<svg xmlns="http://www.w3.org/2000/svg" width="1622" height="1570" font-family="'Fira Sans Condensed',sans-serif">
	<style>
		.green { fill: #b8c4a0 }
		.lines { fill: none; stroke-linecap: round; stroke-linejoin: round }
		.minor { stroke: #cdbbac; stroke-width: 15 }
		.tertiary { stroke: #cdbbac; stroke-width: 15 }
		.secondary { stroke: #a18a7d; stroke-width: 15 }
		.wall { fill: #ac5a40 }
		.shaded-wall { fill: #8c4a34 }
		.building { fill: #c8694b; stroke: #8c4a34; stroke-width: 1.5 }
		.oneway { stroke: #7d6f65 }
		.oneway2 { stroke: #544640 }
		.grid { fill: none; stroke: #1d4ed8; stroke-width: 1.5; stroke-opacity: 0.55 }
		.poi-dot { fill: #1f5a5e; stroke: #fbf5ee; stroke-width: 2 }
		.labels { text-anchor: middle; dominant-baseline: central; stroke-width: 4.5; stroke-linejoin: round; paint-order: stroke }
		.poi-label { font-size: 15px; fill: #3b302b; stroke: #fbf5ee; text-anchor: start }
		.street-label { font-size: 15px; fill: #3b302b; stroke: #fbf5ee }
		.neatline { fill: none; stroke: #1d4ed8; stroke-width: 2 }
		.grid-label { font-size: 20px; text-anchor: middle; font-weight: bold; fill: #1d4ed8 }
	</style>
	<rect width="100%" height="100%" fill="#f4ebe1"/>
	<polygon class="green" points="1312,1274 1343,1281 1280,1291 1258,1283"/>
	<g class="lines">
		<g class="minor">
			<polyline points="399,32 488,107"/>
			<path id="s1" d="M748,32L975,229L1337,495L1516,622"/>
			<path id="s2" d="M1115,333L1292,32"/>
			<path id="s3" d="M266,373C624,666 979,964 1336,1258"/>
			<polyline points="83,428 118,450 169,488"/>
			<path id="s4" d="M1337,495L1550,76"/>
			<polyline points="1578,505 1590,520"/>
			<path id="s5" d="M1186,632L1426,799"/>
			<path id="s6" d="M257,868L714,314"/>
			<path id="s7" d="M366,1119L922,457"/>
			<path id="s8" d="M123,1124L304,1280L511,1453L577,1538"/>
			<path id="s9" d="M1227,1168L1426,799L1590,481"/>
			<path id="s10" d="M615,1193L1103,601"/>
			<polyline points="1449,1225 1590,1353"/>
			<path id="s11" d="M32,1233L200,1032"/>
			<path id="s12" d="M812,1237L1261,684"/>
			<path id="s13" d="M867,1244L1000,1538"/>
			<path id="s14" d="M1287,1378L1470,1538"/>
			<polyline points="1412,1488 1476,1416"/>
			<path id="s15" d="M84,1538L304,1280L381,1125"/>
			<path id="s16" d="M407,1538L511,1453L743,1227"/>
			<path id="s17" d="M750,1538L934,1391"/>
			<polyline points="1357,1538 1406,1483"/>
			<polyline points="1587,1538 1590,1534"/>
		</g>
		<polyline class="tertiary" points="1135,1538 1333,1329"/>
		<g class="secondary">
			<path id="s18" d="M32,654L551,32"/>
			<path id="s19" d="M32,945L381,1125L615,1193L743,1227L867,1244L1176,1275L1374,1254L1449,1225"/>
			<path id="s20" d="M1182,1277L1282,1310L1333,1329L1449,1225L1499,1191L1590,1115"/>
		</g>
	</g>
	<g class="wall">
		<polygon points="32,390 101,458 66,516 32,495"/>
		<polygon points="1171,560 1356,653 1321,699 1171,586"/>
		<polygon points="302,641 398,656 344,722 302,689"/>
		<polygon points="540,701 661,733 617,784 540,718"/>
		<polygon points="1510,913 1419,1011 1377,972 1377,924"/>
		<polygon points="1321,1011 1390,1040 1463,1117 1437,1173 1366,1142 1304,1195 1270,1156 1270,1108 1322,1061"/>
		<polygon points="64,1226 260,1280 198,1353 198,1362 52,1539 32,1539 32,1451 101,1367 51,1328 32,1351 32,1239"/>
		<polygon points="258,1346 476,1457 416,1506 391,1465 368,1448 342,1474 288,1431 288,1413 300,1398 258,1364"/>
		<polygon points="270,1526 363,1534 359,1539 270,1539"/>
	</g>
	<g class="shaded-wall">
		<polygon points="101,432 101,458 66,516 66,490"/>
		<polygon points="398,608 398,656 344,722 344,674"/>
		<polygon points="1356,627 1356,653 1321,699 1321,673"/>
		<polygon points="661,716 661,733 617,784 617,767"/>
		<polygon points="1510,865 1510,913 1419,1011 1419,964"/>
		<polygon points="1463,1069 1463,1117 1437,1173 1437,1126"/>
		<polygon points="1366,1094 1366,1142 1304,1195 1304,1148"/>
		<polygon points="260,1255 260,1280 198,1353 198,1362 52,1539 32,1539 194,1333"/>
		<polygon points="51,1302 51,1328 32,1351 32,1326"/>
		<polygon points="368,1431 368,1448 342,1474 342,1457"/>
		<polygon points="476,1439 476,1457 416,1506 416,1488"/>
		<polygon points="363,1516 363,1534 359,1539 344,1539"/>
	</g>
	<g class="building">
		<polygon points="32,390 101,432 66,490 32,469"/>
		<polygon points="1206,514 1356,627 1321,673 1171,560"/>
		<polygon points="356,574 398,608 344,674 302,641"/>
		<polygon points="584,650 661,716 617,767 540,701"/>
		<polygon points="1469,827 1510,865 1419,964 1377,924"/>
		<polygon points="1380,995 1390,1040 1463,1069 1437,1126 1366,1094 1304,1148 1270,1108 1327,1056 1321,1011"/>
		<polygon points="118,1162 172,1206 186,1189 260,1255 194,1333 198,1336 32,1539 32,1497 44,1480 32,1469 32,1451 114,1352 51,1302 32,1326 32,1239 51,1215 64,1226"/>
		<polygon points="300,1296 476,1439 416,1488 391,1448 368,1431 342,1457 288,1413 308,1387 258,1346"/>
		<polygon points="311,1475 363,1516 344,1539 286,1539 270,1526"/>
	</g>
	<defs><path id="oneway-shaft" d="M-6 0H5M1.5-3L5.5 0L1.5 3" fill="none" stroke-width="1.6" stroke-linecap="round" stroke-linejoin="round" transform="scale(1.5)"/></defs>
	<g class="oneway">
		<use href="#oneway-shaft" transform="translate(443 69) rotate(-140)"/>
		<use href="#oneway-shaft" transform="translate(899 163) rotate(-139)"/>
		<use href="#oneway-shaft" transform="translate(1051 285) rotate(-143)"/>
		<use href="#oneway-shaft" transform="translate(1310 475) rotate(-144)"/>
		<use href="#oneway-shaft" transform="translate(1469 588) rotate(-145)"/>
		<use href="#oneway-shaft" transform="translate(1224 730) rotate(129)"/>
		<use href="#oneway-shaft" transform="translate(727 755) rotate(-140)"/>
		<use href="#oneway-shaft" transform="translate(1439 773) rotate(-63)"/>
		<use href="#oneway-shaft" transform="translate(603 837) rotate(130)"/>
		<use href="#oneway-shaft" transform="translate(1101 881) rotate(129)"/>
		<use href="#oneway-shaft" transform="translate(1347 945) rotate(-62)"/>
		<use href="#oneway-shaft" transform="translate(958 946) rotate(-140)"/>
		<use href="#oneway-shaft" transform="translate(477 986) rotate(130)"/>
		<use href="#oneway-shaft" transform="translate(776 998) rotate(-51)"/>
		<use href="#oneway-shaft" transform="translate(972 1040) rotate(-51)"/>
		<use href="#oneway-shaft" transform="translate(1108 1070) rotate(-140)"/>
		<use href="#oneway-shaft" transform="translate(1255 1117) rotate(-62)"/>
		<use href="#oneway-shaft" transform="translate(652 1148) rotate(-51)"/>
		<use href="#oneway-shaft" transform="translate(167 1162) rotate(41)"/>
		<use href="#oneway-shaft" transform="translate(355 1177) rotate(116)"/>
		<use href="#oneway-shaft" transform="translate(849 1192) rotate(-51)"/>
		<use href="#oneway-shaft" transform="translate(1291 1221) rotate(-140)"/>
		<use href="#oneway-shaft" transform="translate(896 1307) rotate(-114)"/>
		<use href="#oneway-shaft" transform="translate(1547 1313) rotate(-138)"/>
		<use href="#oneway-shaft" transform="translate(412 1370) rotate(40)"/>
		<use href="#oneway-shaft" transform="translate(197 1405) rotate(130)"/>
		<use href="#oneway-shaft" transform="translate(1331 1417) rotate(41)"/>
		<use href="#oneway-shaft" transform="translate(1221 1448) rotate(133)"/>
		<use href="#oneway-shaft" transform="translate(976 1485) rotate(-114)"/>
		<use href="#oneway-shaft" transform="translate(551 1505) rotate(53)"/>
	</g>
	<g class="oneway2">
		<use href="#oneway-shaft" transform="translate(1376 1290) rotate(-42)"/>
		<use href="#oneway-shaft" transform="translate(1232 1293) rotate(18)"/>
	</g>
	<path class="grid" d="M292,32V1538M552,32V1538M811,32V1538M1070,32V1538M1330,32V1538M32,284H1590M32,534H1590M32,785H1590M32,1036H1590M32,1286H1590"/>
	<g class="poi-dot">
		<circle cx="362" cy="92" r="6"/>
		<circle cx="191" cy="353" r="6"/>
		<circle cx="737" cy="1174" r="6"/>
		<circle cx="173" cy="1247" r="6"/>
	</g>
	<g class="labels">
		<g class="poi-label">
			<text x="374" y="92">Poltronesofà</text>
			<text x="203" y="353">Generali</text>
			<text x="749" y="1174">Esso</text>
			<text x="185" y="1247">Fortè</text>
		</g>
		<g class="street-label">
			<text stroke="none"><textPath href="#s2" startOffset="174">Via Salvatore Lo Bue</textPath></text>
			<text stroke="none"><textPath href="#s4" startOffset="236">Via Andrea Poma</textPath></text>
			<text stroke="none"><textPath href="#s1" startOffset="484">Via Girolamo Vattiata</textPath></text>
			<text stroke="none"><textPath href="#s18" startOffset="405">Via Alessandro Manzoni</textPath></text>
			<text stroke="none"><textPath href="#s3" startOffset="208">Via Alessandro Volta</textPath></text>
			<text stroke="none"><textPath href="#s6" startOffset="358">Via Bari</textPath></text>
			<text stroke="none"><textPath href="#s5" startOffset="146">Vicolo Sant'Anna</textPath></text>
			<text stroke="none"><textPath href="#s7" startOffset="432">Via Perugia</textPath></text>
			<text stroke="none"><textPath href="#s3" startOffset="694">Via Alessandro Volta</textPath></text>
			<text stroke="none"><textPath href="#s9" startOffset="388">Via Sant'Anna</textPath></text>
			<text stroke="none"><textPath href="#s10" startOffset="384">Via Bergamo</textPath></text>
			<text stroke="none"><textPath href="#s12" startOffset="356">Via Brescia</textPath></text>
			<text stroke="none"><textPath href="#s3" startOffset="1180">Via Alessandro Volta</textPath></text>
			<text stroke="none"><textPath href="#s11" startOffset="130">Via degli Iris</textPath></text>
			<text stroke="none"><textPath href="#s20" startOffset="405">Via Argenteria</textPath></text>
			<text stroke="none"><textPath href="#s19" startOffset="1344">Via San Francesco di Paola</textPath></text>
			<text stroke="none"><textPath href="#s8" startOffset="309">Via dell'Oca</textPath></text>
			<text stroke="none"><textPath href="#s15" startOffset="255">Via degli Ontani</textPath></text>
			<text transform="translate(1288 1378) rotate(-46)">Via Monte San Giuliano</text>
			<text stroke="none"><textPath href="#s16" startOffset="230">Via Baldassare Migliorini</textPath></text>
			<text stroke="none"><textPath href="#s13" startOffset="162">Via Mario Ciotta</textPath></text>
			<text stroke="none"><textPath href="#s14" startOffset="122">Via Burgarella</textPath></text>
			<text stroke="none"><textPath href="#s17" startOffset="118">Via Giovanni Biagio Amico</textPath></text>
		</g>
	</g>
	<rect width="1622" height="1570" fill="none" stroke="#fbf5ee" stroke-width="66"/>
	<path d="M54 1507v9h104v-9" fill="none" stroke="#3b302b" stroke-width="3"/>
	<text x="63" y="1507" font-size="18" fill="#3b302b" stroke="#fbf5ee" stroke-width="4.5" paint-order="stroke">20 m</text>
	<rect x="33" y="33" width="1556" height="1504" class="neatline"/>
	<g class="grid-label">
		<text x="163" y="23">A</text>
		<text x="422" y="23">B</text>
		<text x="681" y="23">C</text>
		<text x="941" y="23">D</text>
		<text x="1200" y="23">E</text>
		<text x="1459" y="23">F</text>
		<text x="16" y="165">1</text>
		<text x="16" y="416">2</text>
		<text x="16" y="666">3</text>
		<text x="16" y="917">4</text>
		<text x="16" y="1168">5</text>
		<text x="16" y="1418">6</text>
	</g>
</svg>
::::::
◆ TASK GOAL
The only reply wanted is the number of lines in the records above containing the word "labels".

◆ RESPONSE AREA
2